The AP further attempts to spin a narrative of Jewish encroachment of Arab Jerusalem by the use of selective figures. Thus, Laub and Daraghmeh report: “Some 1,000 Jews have moved to Arab areas of the Old City since the 1980s. About 3,000 settlers live in Arab neighborhoods near the Old City.”
They ignore, though, that somehow despite allegedly discriminatory Israeli property laws, many more Arabs have moved into Jewish neighborhoods than Jews have moved into Arab neighborhoods.
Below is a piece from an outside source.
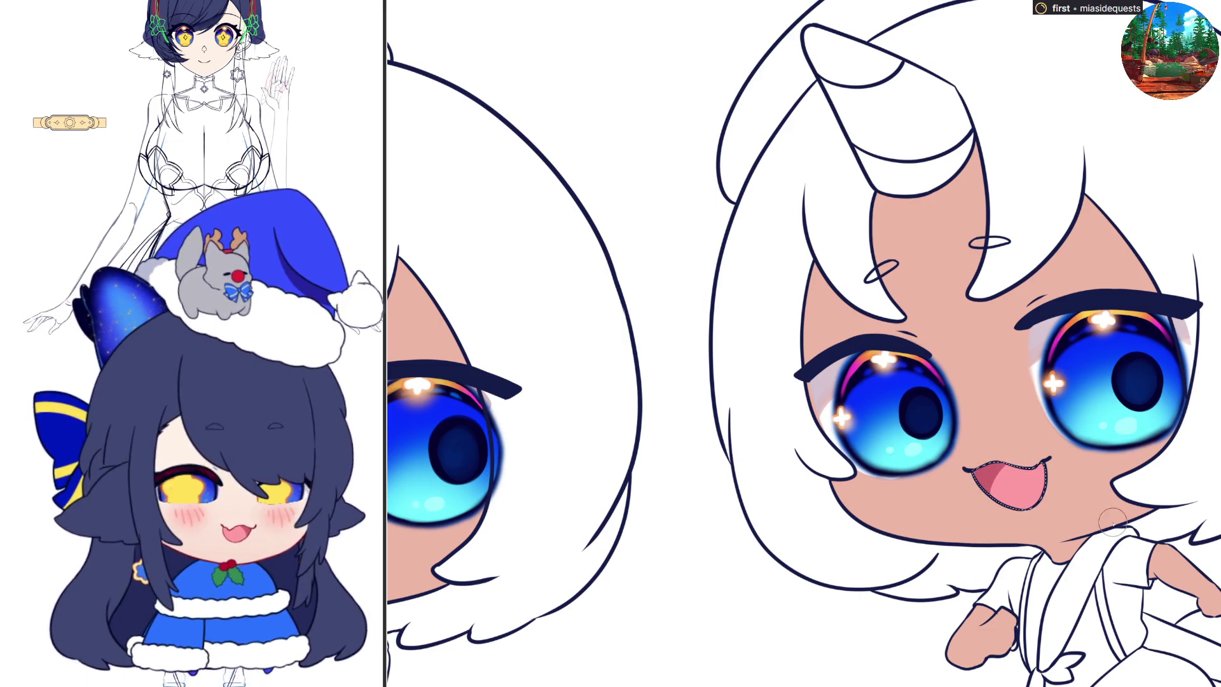
key("h")
key("h")
scroll(1012, 530, "down", 4)
scroll(515, 449, "up", 3)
According to a 2013 report on Israel’s Channel 10, at the time there were 3,378 Arab Jerusalem residents living in the Jewish sector of Jerusalem, including to neighborhoods like Beit HaKerem, Nachlaot, and the German Colony. This figure does not include Jerusalem Arabs who have opted for Israeli citizenship.
Ahmed Sub-Laban, Nura’s son and a researcher at Ir Amin, the organization which claimed that Palestinians like the Sub-Laban’s are victims of discriminatory use of Israeli property laws, boasts: “We built a campaign no one can ignore.”
Indeed, out of that campaign came AP’s “Palestinian eviction case spotlights Jerusalem settler push.” The story, more than anything else, spotlights a journalistic failure.